Objective Cystic fibrosis (CF) is a common recessive disorder with the lungs one of the primary organs affected. Many patients experience chronic pulmonary infection by Pseudomonas aeruginosa. Tobramycin, an aminoglycoside is currently used in combination with additional antibiotics to manage the growth of P aeruginosa. As tobramycin has a narrow therapeutic index it requires extensive monitoring to ensure appropriate use. The aim of this study was to review the current practice in administration and monitoring of once daily intravenous tobramycin in paediatric CF patients receiving multiple courses at Birmingham Children's Hospital (BCH).
Method A retrospective audit of 49 once daily tobramycin courses in 15 patients (5 male; 10 female) was undertaken during 2010. All patients were under the care of BCH and had received two or more courses of intravenous antibiotics including tobramycin. Data were collected from patients' hospital records recording; patient height, weight, dosage and time of administration, drug plasma levels, urea and electrolyte levels.
Results The median number of courses for the population reviewed per patient was three. Once daily tobramycin was administered at a mean dose of 9.94 mg/kg (n=49, range 8.8–11.0) which conforms to current BCH guidelines. At least one trough level was observed for every course (mean=1.33; n=49). Trough levels greater than 1 mg/l were seen in 17% (n=11/65) of samples, 27% (n=3/11) of these were >2 mg/l. In reporting of trough levels 63% (n=41/65) had no reference range quoted and 37% (n=24/65) had incorrect ranges. Tobramycin was administered after 3 pm in 97% (n=39/40) of courses administered and 23% (n=9/40) were after 9 pm. Only 39% (n=19/49) of courses had renal function and electrolytes recorded on the admission which differs from practice elsewhere in the UK. However, almost all patients (98%; n=48/49) had renal function and electrolytes monitored in the last year which is an accepted standard. It was also observed no patients underwent routine monitoring for ototoxicity.

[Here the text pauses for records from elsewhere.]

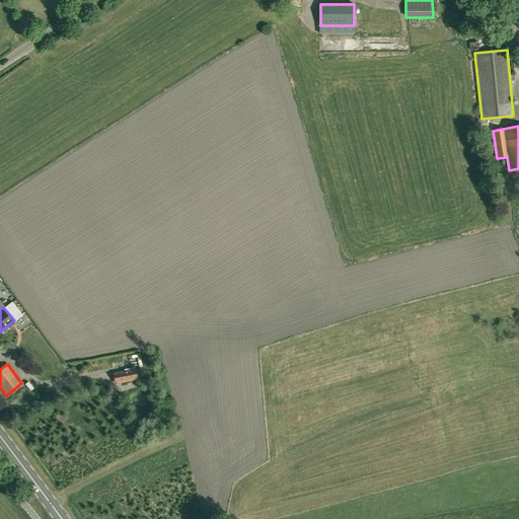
[(113,373),(115,384),(139,379),(137,369),(113,373)]
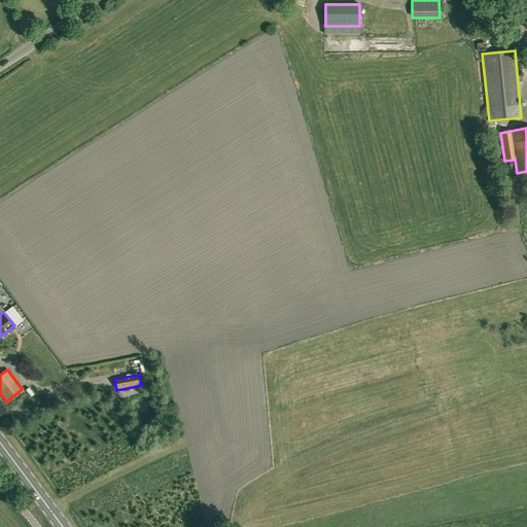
All buildings are outlined.
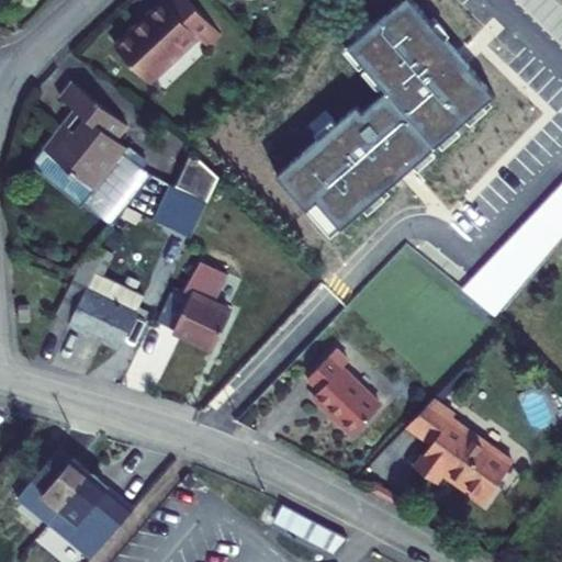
[(215,29),(189,0),(169,0),(166,3),(163,1),(115,44),(149,81),(198,38),(200,42),(215,29)]
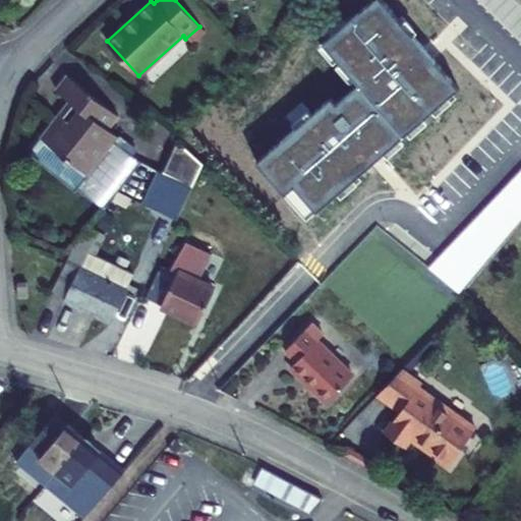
[(316,214),(457,88),(381,0),(370,0),(322,43),(358,83),(336,104),(330,97),(254,162),(282,194),(285,192),(292,186),(316,214)]
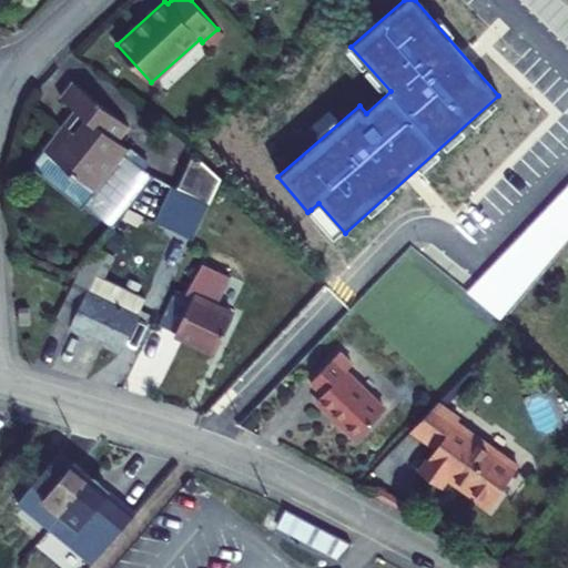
[(125,122),(77,82),(63,100),(79,113),(48,153),(75,175),(92,189),(125,148),(113,138),(125,122)]
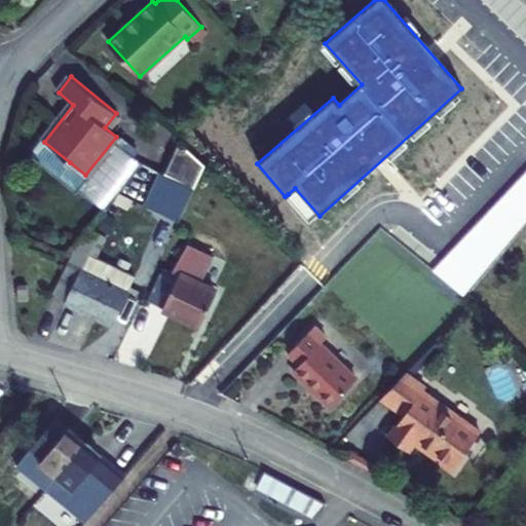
[(31,152),(60,175),(70,162),(44,142),(43,141),(41,140),(31,152)]
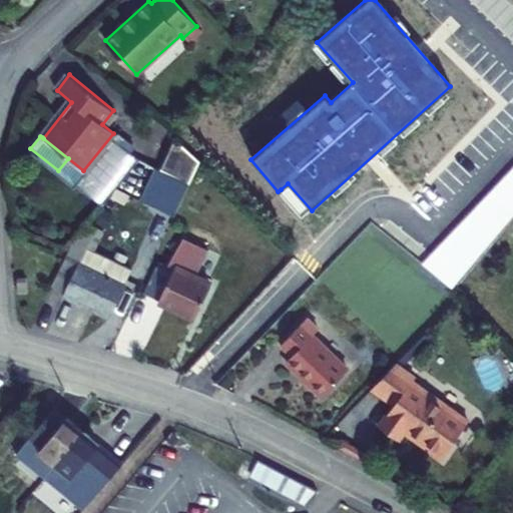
[(158,171),(188,184),(199,162),(173,139),(158,171)]
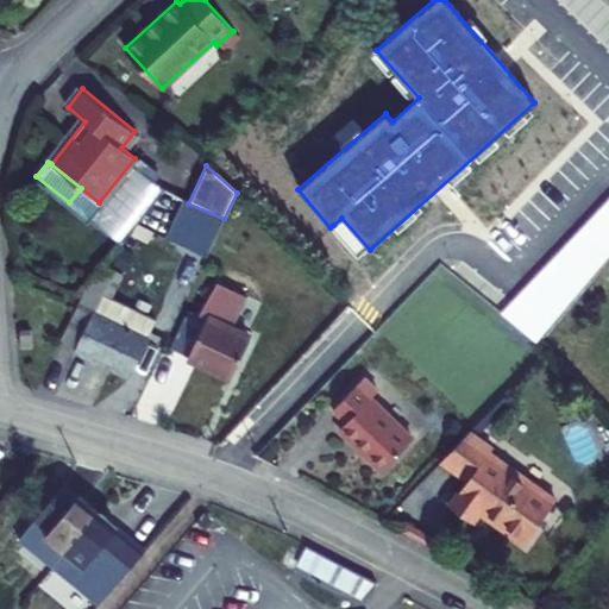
[(608,201),(501,314),(537,343),(608,258),(608,201)]
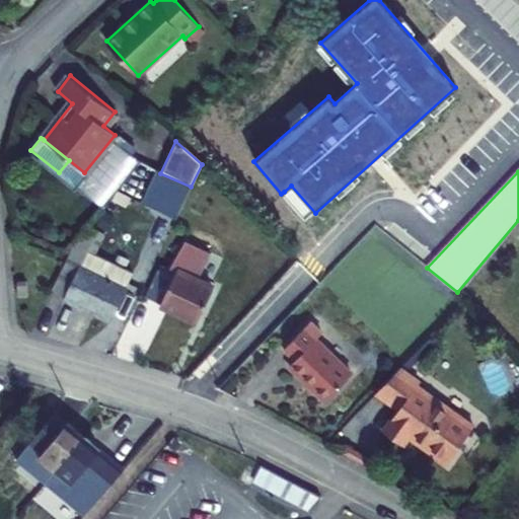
[(284,192),(308,220),(315,213),(291,186),(284,192)]
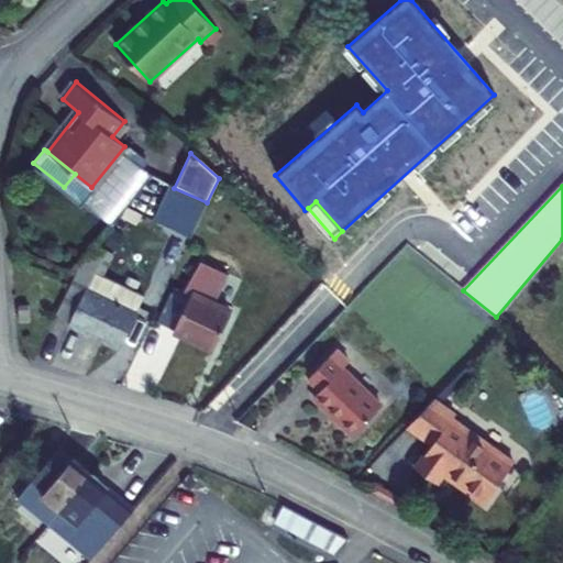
[(72,279),(55,315),(70,321),(67,326),(120,350),(145,296),(113,283),(107,298),(85,286),(92,272),(99,275),(111,253),(94,245),(78,265),(72,279)]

Conclusion The monitoring of tobramycin in CF patients varies within the UK. Current practice at BCH with regard to the dosing of once daily tobramycin and the timing of the first trough level are consistent with available guidelines. However an improvement in presentation of trough results would be desirable to ensure no risk of misinterpretation. The monitoring of renal function annually is in line with the UK CF Trust's recommendations but does differ from other CF centres and guidelines where creatinine levels should be taken at least once within a 14 day course.1 Current audiology arrangements need to be reviewed to ensure at risk patients receive appropriate monitoring. In this study a significant proportion of courses were administered in the evening which may result in an increased risk of toxic effects, due to a potential decrease in glomerular filtration rate. Further research is currently been undertaken in this area.